**GIVEN PROBLEM:**
Update the data below so that "common name" becomes "vernacular name" wherever it appears, and leave every other part of the lines unchanged.

+ + + + + + +

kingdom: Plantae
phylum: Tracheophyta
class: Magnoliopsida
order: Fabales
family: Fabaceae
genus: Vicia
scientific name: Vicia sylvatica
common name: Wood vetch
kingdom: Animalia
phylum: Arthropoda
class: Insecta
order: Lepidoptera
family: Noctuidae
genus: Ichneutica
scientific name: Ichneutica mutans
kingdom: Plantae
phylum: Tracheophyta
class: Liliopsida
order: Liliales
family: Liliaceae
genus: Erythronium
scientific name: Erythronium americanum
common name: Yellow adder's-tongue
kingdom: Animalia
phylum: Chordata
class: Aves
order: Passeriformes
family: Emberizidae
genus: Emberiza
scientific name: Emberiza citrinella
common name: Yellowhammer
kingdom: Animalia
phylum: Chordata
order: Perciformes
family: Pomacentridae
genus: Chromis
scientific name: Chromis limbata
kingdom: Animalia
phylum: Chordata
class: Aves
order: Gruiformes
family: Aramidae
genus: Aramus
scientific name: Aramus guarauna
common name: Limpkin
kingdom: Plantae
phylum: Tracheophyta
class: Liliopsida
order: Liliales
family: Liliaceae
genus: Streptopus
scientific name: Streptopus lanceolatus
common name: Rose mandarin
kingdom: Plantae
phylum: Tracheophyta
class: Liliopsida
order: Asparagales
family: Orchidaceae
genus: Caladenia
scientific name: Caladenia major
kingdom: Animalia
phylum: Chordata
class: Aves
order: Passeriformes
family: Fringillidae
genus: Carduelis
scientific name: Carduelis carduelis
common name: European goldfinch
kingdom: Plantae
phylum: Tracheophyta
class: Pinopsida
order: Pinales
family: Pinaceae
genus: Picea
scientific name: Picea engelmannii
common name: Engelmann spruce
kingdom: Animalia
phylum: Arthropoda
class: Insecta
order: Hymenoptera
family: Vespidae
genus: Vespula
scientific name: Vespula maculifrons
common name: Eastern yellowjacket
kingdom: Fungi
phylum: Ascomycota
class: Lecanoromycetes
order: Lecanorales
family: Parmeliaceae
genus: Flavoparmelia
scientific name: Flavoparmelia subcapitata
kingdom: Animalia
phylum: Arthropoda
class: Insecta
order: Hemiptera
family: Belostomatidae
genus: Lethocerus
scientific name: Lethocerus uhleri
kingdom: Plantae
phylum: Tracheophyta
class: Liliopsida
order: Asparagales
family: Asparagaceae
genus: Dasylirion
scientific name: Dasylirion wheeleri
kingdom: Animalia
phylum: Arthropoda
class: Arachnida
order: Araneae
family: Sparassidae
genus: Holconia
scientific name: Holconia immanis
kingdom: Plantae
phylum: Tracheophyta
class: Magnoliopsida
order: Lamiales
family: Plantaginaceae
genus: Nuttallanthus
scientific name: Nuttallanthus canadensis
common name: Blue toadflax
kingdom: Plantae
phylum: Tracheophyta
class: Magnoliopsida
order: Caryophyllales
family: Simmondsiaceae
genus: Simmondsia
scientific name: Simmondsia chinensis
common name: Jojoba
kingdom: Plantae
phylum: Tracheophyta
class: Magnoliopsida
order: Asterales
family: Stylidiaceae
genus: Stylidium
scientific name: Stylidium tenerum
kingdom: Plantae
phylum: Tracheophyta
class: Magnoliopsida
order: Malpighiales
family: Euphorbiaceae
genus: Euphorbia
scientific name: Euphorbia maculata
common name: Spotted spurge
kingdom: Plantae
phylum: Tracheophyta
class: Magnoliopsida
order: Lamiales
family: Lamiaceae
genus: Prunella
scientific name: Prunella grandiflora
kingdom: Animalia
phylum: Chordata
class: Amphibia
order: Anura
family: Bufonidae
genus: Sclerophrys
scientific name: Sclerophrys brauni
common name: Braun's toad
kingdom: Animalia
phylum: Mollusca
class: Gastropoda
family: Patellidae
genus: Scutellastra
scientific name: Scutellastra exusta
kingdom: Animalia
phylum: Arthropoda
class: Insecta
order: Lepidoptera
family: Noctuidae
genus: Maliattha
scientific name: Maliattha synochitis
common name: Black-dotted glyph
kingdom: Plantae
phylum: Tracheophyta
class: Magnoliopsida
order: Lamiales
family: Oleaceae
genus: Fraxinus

+ + + + + + +

**ANSWER IN FULL:**
kingdom: Plantae
phylum: Tracheophyta
class: Magnoliopsida
order: Fabales
family: Fabaceae
genus: Vicia
scientific name: Vicia sylvatica
vernacular name: Wood vetch
kingdom: Animalia
phylum: Arthropoda
class: Insecta
order: Lepidoptera
family: Noctuidae
genus: Ichneutica
scientific name: Ichneutica mutans
kingdom: Plantae
phylum: Tracheophyta
class: Liliopsida
order: Liliales
family: Liliaceae
genus: Erythronium
scientific name: Erythronium americanum
vernacular name: Yellow adder's-tongue
kingdom: Animalia
phylum: Chordata
class: Aves
order: Passeriformes
family: Emberizidae
genus: Emberiza
scientific name: Emberiza citrinella
vernacular name: Yellowhammer
kingdom: Animalia
phylum: Chordata
order: Perciformes
family: Pomacentridae
genus: Chromis
scientific name: Chromis limbata
kingdom: Animalia
phylum: Chordata
class: Aves
order: Gruiformes
family: Aramidae
genus: Aramus
scientific name: Aramus guarauna
vernacular name: Limpkin
kingdom: Plantae
phylum: Tracheophyta
class: Liliopsida
order: Liliales
family: Liliaceae
genus: Streptopus
scientific name: Streptopus lanceolatus
vernacular name: Rose mandarin
kingdom: Plantae
phylum: Tracheophyta
class: Liliopsida
order: Asparagales
family: Orchidaceae
genus: Caladenia
scientific name: Caladenia major
kingdom: Animalia
phylum: Chordata
class: Aves
order: Passeriformes
family: Fringillidae
genus: Carduelis
scientific name: Carduelis carduelis
vernacular name: European goldfinch
kingdom: Plantae
phylum: Tracheophyta
class: Pinopsida
order: Pinales
family: Pinaceae
genus: Picea
scientific name: Picea engelmannii
vernacular name: Engelmann spruce
kingdom: Animalia
phylum: Arthropoda
class: Insecta
order: Hymenoptera
family: Vespidae
genus: Vespula
scientific name: Vespula maculifrons
vernacular name: Eastern yellowjacket
kingdom: Fungi
phylum: Ascomycota
class: Lecanoromycetes
order: Lecanorales
family: Parmeliaceae
genus: Flavoparmelia
scientific name: Flavoparmelia subcapitata
kingdom: Animalia
phylum: Arthropoda
class: Insecta
order: Hemiptera
family: Belostomatidae
genus: Lethocerus
scientific name: Lethocerus uhleri
kingdom: Plantae
phylum: Tracheophyta
class: Liliopsida
order: Asparagales
family: Asparagaceae
genus: Dasylirion
scientific name: Dasylirion wheeleri
kingdom: Animalia
phylum: Arthropoda
class: Arachnida
order: Araneae
family: Sparassidae
genus: Holconia
scientific name: Holconia immanis
kingdom: Plantae
phylum: Tracheophyta
class: Magnoliopsida
order: Lamiales
family: Plantaginaceae
genus: Nuttallanthus
scientific name: Nuttallanthus canadensis
vernacular name: Blue toadflax
kingdom: Plantae
phylum: Tracheophyta
class: Magnoliopsida
order: Caryophyllales
family: Simmondsiaceae
genus: Simmondsia
scientific name: Simmondsia chinensis
vernacular name: Jojoba
kingdom: Plantae
phylum: Tracheophyta
class: Magnoliopsida
order: Asterales
family: Stylidiaceae
genus: Stylidium
scientific name: Stylidium tenerum
kingdom: Plantae
phylum: Tracheophyta
class: Magnoliopsida
order: Malpighiales
family: Euphorbiaceae
genus: Euphorbia
scientific name: Euphorbia maculata
vernacular name: Spotted spurge
kingdom: Plantae
phylum: Tracheophyta
class: Magnoliopsida
order: Lamiales
family: Lamiaceae
genus: Prunella
scientific name: Prunella grandiflora
kingdom: Animalia
phylum: Chordata
class: Amphibia
order: Anura
family: Bufonidae
genus: Sclerophrys
scientific name: Sclerophrys brauni
vernacular name: Braun's toad
kingdom: Animalia
phylum: Mollusca
class: Gastropoda
family: Patellidae
genus: Scutellastra
scientific name: Scutellastra exusta
kingdom: Animalia
phylum: Arthropoda
class: Insecta
order: Lepidoptera
family: Noctuidae
genus: Maliattha
scientific name: Maliattha synochitis
vernacular name: Black-dotted glyph
kingdom: Plantae
phylum: Tracheophyta
class: Magnoliopsida
order: Lamiales
family: Oleaceae
genus: Fraxinus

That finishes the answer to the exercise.